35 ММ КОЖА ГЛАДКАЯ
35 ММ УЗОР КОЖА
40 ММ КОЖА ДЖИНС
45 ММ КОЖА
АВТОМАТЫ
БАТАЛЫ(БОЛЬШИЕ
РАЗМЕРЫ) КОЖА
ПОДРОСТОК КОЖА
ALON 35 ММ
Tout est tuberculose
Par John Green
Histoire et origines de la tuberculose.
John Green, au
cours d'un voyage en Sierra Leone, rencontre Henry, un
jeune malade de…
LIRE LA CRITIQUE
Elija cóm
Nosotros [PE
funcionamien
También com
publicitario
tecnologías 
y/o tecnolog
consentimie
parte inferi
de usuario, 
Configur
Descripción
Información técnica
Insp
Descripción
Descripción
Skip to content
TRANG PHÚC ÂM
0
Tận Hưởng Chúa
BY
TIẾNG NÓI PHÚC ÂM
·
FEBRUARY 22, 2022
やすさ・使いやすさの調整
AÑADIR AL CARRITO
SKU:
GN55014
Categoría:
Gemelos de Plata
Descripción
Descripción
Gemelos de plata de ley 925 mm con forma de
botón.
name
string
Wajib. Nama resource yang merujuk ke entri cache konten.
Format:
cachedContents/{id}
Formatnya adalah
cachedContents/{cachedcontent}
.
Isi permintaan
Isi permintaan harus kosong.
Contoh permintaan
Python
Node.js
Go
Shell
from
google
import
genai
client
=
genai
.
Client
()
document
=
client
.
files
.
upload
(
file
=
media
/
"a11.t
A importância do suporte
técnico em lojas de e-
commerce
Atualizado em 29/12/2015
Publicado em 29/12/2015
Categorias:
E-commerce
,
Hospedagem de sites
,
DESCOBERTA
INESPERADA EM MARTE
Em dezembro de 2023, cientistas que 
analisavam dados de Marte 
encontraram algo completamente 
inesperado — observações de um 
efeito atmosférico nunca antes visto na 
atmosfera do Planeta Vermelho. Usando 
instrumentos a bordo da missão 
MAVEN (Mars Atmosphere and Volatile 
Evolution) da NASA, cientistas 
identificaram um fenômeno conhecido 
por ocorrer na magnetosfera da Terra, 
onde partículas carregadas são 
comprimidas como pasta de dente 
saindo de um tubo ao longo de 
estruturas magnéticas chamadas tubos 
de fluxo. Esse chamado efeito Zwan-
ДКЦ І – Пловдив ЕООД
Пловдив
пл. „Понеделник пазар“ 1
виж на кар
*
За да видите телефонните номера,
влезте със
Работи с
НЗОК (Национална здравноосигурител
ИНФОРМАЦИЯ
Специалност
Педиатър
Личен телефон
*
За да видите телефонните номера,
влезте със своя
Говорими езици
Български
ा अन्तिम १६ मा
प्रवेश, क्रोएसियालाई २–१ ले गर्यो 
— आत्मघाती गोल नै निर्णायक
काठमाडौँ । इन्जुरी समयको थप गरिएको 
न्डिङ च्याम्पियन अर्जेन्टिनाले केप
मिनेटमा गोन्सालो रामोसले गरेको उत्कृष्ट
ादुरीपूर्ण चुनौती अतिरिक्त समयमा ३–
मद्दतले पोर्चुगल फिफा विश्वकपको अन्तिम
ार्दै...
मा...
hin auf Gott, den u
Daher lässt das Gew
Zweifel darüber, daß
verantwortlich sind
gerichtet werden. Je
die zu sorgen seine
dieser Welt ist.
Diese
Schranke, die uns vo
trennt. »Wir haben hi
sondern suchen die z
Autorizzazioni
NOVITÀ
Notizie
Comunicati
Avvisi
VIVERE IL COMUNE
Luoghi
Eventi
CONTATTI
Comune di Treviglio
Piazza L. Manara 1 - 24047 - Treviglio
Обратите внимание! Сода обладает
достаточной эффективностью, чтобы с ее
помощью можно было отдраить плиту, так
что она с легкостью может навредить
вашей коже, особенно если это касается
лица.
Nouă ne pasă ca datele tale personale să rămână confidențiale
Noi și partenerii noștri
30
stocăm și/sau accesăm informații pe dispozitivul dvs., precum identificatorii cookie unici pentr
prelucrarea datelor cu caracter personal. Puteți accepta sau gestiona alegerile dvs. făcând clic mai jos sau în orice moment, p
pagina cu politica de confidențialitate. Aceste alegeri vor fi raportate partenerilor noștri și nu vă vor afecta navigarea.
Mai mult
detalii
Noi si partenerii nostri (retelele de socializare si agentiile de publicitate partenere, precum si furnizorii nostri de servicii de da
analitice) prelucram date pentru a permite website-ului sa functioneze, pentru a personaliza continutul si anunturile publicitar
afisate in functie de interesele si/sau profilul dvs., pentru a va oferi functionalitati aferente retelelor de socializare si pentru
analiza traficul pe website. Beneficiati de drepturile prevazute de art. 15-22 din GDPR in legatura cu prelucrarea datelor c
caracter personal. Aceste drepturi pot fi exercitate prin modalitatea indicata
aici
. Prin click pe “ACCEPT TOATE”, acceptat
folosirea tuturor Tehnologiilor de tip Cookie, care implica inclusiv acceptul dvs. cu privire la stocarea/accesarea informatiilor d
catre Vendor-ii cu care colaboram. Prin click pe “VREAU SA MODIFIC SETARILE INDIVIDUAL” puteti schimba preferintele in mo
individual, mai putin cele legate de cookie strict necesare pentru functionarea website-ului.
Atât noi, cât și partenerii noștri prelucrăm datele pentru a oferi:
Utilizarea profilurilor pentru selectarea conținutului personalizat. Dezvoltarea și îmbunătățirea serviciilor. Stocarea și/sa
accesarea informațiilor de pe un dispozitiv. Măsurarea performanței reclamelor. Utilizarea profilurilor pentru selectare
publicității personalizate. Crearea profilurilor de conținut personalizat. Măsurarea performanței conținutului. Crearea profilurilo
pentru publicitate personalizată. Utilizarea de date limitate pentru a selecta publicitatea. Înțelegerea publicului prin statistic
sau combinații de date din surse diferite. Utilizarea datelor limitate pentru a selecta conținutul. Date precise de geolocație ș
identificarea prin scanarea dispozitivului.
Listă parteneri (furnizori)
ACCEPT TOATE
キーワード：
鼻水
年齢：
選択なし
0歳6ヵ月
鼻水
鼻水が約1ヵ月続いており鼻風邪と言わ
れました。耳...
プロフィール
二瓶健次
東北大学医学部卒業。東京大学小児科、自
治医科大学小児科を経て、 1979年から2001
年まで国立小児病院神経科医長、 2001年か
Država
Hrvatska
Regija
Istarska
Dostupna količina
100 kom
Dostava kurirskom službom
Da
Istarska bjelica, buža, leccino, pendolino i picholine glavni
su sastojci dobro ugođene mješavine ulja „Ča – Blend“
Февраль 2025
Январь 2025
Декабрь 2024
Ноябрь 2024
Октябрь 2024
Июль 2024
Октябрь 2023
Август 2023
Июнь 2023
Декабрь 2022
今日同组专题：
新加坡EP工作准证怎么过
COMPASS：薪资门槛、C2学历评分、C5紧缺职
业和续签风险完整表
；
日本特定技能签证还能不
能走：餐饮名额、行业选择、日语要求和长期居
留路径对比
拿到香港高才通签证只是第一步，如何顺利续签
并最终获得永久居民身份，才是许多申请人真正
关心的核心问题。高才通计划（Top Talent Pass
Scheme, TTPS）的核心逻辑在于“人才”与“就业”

▸ PROBLEM: Rename every "Descripción" in the material to "Detalles". Reproduce the rest of the material unchanged.

▸ ANSWER SPACE:
35 ММ КОЖА ГЛАДКАЯ
35 ММ УЗОР КОЖА
40 ММ КОЖА ДЖИНС
45 ММ КОЖА
АВТОМАТЫ
БАТАЛЫ(БОЛЬШИЕ
РАЗМЕРЫ) КОЖА
ПОДРОСТОК КОЖА
ALON 35 ММ
Tout est tuberculose
Par John Green
Histoire et origines de la tuberculose.
John Green, au
cours d'un voyage en Sierra Leone, rencontre Henry, un
jeune malade de…
LIRE LA CRITIQUE
Elija cóm
Nosotros [PE
funcionamien
También com
publicitario
tecnologías 
y/o tecnolog
consentimie
parte inferi
de usuario, 
Configur
Detalles
Información técnica
Insp
Detalles
Detalles
Skip to content
TRANG PHÚC ÂM
0
Tận Hưởng Chúa
BY
TIẾNG NÓI PHÚC ÂM
·
FEBRUARY 22, 2022
やすさ・使いやすさの調整
AÑADIR AL CARRITO
SKU:
GN55014
Categoría:
Gemelos de Plata
Detalles
Detalles
Gemelos de plata de ley 925 mm con forma de
botón.
name
string
Wajib. Nama resource yang merujuk ke entri cache konten.
Format:
cachedContents/{id}
Formatnya adalah
cachedContents/{cachedcontent}
.
Isi permintaan
Isi permintaan harus kosong.
Contoh permintaan
Python
Node.js
Go
Shell
from
google
import
genai
client
=
genai
.
Client
()
document
=
client
.
files
.
upload
(
file
=
media
/
"a11.t
A importância do suporte
técnico em lojas de e-
commerce
Atualizado em 29/12/2015
Publicado em 29/12/2015
Categorias:
E-commerce
,
Hospedagem de sites
,
DESCOBERTA
INESPERADA EM MARTE
Em dezembro de 2023, cientistas que 
analisavam dados de Marte 
encontraram algo completamente 
inesperado — observações de um 
efeito atmosférico nunca antes visto na 
atmosfera do Planeta Vermelho. Usando 
instrumentos a bordo da missão 
MAVEN (Mars Atmosphere and Volatile 
Evolution) da NASA, cientistas 
identificaram um fenômeno conhecido 
por ocorrer na magnetosfera da Terra, 
onde partículas carregadas são 
comprimidas como pasta de dente 
saindo de um tubo ao longo de 
estruturas magnéticas chamadas tubos 
de fluxo. Esse chamado efeito Zwan-
ДКЦ І – Пловдив ЕООД
Пловдив
пл. „Понеделник пазар“ 1
виж на кар
*
За да видите телефонните номера,
влезте със
Работи с
НЗОК (Национална здравноосигурител
ИНФОРМАЦИЯ
Специалност
Педиатър
Личен телефон
*
За да видите телефонните номера,
влезте със своя
Говорими езици
Български
ा अन्तिम १६ मा
प्रवेश, क्रोएसियालाई २–१ ले गर्यो 
— आत्मघाती गोल नै निर्णायक
काठमाडौँ । इन्जुरी समयको थप गरिएको 
न्डिङ च्याम्पियन अर्जेन्टिनाले केप
मिनेटमा गोन्सालो रामोसले गरेको उत्कृष्ट
ादुरीपूर्ण चुनौती अतिरिक्त समयमा ३–
मद्दतले पोर्चुगल फिफा विश्वकपको अन्तिम
ार्दै...
मा...
hin auf Gott, den u
Daher lässt das Gew
Zweifel darüber, daß
verantwortlich sind
gerichtet werden. Je
die zu sorgen seine
dieser Welt ist.
Diese
Schranke, die uns vo
trennt. »Wir haben hi
sondern suchen die z
Autorizzazioni
NOVITÀ
Notizie
Comunicati
Avvisi
VIVERE IL COMUNE
Luoghi
Eventi
CONTATTI
Comune di Treviglio
Piazza L. Manara 1 - 24047 - Treviglio
Обратите внимание! Сода обладает
достаточной эффективностью, чтобы с ее
помощью можно было отдраить плиту, так
что она с легкостью может навредить
вашей коже, особенно если это касается
лица.
Nouă ne pasă ca datele tale personale să rămână confidențiale
Noi și partenerii noștri
30
stocăm și/sau accesăm informații pe dispozitivul dvs., precum identificatorii cookie unici pentr
prelucrarea datelor cu caracter personal. Puteți accepta sau gestiona alegerile dvs. făcând clic mai jos sau în orice moment, p
pagina cu politica de confidențialitate. Aceste alegeri vor fi raportate partenerilor noștri și nu vă vor afecta navigarea.
Mai mult
detalii
Noi si partenerii nostri (retelele de socializare si agentiile de publicitate partenere, precum si furnizorii nostri de servicii de da
analitice) prelucram date pentru a permite website-ului sa functioneze, pentru a personaliza continutul si anunturile publicitar
afisate in functie de interesele si/sau profilul dvs., pentru a va oferi functionalitati aferente retelelor de socializare si pentru
analiza traficul pe website. Beneficiati de drepturile prevazute de art. 15-22 din GDPR in legatura cu prelucrarea datelor c
caracter personal. Aceste drepturi pot fi exercitate prin modalitatea indicata
aici
. Prin click pe “ACCEPT TOATE”, acceptat
folosirea tuturor Tehnologiilor de tip Cookie, care implica inclusiv acceptul dvs. cu privire la stocarea/accesarea informatiilor d
catre Vendor-ii cu care colaboram. Prin click pe “VREAU SA MODIFIC SETARILE INDIVIDUAL” puteti schimba preferintele in mo
individual, mai putin cele legate de cookie strict necesare pentru functionarea website-ului.
Atât noi, cât și partenerii noștri prelucrăm datele pentru a oferi:
Utilizarea profilurilor pentru selectarea conținutului personalizat. Dezvoltarea și îmbunătățirea serviciilor. Stocarea și/sa
accesarea informațiilor de pe un dispozitiv. Măsurarea performanței reclamelor. Utilizarea profilurilor pentru selectare
publicității personalizate. Crearea profilurilor de conținut personalizat. Măsurarea performanței conținutului. Crearea profilurilo
pentru publicitate personalizată. Utilizarea de date limitate pentru a selecta publicitatea. Înțelegerea publicului prin statistic
sau combinații de date din surse diferite. Utilizarea datelor limitate pentru a selecta conținutul. Date precise de geolocație ș
identificarea prin scanarea dispozitivului.
Listă parteneri (furnizori)
ACCEPT TOATE
キーワード：
鼻水
年齢：
選択なし
0歳6ヵ月
鼻水
鼻水が約1ヵ月続いており鼻風邪と言わ
れました。耳...
プロフィール
二瓶健次
東北大学医学部卒業。東京大学小児科、自
治医科大学小児科を経て、 1979年から2001
年まで国立小児病院神経科医長、 2001年か
Država
Hrvatska
Regija
Istarska
Dostupna količina
100 kom
Dostava kurirskom službom
Da
Istarska bjelica, buža, leccino, pendolino i picholine glavni
su sastojci dobro ugođene mješavine ulja „Ča – Blend“
Февраль 2025
Январь 2025
Декабрь 2024
Ноябрь 2024
Октябрь 2024
Июль 2024
Октябрь 2023
Август 2023
Июнь 2023
Декабрь 2022
今日同组专题：
新加坡EP工作准证怎么过
COMPASS：薪资门槛、C2学历评分、C5紧缺职
业和续签风险完整表
；
日本特定技能签证还能不
能走：餐饮名额、行业选择、日语要求和长期居
留路径对比
拿到香港高才通签证只是第一步，如何顺利续签
并最终获得永久居民身份，才是许多申请人真正
关心的核心问题。高才通计划（Top Talent Pass
Scheme, TTPS）的核心逻辑在于“人才”与“就业”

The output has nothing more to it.